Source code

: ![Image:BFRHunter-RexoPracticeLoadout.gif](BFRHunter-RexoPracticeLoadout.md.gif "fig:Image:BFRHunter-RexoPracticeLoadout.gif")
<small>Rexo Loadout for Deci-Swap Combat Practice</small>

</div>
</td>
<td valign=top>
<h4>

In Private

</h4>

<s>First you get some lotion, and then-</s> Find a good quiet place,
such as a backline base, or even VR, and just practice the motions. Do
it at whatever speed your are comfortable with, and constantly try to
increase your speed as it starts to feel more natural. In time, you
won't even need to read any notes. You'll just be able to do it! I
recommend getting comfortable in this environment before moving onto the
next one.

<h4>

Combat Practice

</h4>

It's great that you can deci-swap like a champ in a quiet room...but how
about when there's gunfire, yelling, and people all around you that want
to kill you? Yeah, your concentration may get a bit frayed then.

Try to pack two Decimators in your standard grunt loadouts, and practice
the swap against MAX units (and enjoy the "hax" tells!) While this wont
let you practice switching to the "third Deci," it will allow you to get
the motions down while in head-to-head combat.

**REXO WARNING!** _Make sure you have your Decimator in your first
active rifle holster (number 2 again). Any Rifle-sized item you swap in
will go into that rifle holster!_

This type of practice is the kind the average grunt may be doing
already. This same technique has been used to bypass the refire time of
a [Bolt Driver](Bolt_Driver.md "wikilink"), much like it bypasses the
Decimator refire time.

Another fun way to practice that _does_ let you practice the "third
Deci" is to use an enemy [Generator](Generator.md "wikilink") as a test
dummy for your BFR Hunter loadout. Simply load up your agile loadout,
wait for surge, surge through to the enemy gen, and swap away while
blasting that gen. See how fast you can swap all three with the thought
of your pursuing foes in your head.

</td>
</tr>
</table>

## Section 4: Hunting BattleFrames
————
● PROBLEM
The full set of entries should be transcribed exactly.

● FINISHED EXERCISE
Source code

: ![Image:BFRHunter-RexoPracticeLoadout.gif](BFRHunter-RexoPracticeLoadout.md.gif "fig:Image:BFRHunter-RexoPracticeLoadout.gif")
<small>Rexo Loadout for Deci-Swap Combat Practice</small>

</div>
</td>
<td valign=top>
<h4>

In Private

</h4>

<s>First you get some lotion, and then-</s> Find a good quiet place,
such as a backline base, or even VR, and just practice the motions. Do
it at whatever speed your are comfortable with, and constantly try to
increase your speed as it starts to feel more natural. In time, you
won't even need to read any notes. You'll just be able to do it! I
recommend getting comfortable in this environment before moving onto the
next one.

<h4>

Combat Practice

</h4>

It's great that you can deci-swap like a champ in a quiet room...but how
about when there's gunfire, yelling, and people all around you that want
to kill you? Yeah, your concentration may get a bit frayed then.

Try to pack two Decimators in your standard grunt loadouts, and practice
the swap against MAX units (and enjoy the "hax" tells!) While this wont
let you practice switching to the "third Deci," it will allow you to get
the motions down while in head-to-head combat.

**REXO WARNING!** _Make sure you have your Decimator in your first
active rifle holster (number 2 again). Any Rifle-sized item you swap in
will go into that rifle holster!_

This type of practice is the kind the average grunt may be doing
already. This same technique has been used to bypass the refire time of
a [Bolt Driver](Bolt_Driver.md "wikilink"), much like it bypasses the
Decimator refire time.

Another fun way to practice that _does_ let you practice the "third
Deci" is to use an enemy [Generator](Generator.md "wikilink") as a test
dummy for your BFR Hunter loadout. Simply load up your agile loadout,
wait for surge, surge through to the enemy gen, and swap away while
blasting that gen. See how fast you can swap all three with the thought
of your pursuing foes in your head.

</td>
</tr>
</table>

## Section 4: Hunting BattleFrames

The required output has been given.